ByteDance would rather shut down TikTok in US than sell it: Report

Ultimatum upon ultimatum.

Fiona Tan | April 26, 2024, 07:49 PM



Reuters, citing several sources, reported that ByteDance would rather shut down TikTok in the United States (U.S.) than sell it.

Sell in nine months or be banned

This is in response to the sell-or-ban bill U.S. President Joe Biden signed into law on Apr. 24, 2024 U.S. time.

This gives ByteDance nine months to sell TikTok to a company that is not headquartered in a country that the U.S. considers a foreign adversary or, in its failure to do so, be banned across the U.S..

The deadline can be extended by 90 days if the authorities are satisfied that a possible sale is ongoing.

ByteDance, which owns TikTok is based in China. TikTok, on the other hand, has headquarters in Singapore and the U.S..

TikTok and its Singaporean chief executive officer Chew Shou Zi said they will take the matter to the courts, where they will fight the ban.

ByteDance says it has no plans to sell

But how that pans out remains to be seen.
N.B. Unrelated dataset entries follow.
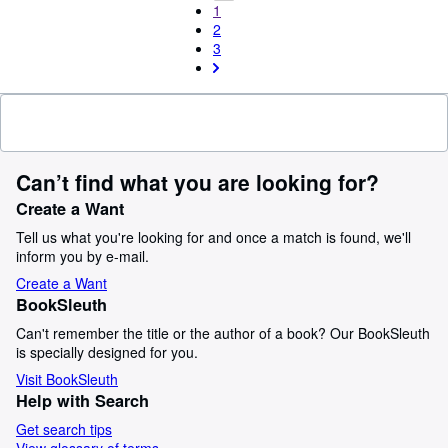
1
2
3
Can’t find what you are looking for?
Create a Want
Tell us what you're looking for and once a match is found, we'll
inform you by e-mail.
Create a Want
BookSleuth
Can't remember the title or the author of a book? Our BookSleuth
is specially designed for you.
Visit BookSleuth
Help with Search
Get search tips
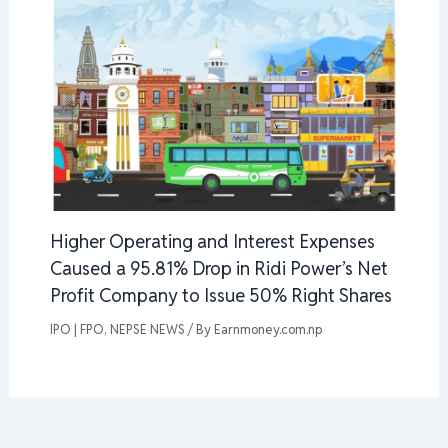
Higher Operating and Interest Expenses
Caused a 95.81% Drop in Ridi Power’s Net
Profit Company to Issue 50% Right Shares
IPO | FPO
,
NEPSE NEWS
/ By
Earnmoney.com.np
In the meantime, ByteDance issued a statement on Toutiao on Apr. 25, that it has no plans to sell TikTok, Chinese state-owned media The Paper reported.

Toutiao is a Chinese news and information content platform owned by ByteDance.

ByteDance was refuting an article by The Information, an American technology industry–focused business publication, that reported that ByteDance is exploring scenarios for selling TikTok's U.S. business without the algorithm that recommends videos to TikTok users.

"Would rather exit than sell"

Four sources reportedly told Reuters that in the event that TikTok has exhausted all its legal options to fight the U.S. ban, ByteDance would rather exit the U.S. than sell and have its prized algorithm and valuable data fall into American hands.

Moreover, separating the algorithms from TikTok's U.S. assets would be an extremely complicated procedure and ByteDance is unlikely to consider that option, the sources said.

ByteDance also would not agree to sell the TikTok algorithm, one of its most valuable assets and its "secret source", to rivals, the four sources added.

TikTok U.S. apparently a small share of the pie

The sources also told Reuters that TikTok's exit from the U.S. would have a limited impact on ByteDance's business as TikTok accounts for a small share of ByteDance's total revenues and daily active users.

TikTok has over 170 million in the U.S., which, according to Statista, is the country with the largest TikTok audience by far as of January 2024.

One of the sources told Reuters that TikTok's daily active users in the U.S. make up just about five per cent of ByteDance's daily active users worldwide.

Another source said the U.S. accounted for about 25 per cent of TikTok's overall revenues in 2023.

In response to Reuters' request for comment, ByteDance reportedly declined while a TikTok spokesperson reportedly referred to ByteDance's statement on Toutiao.

ByteDance does not publicly disclose its financial performance or the financial details of any of its units, and this includes TikTok.

Separate sources told Reuters that the bulk of ByteDance's revenue comes from China, mainly from its other apps such as Douyin, the Chinese equivalent of TikTok.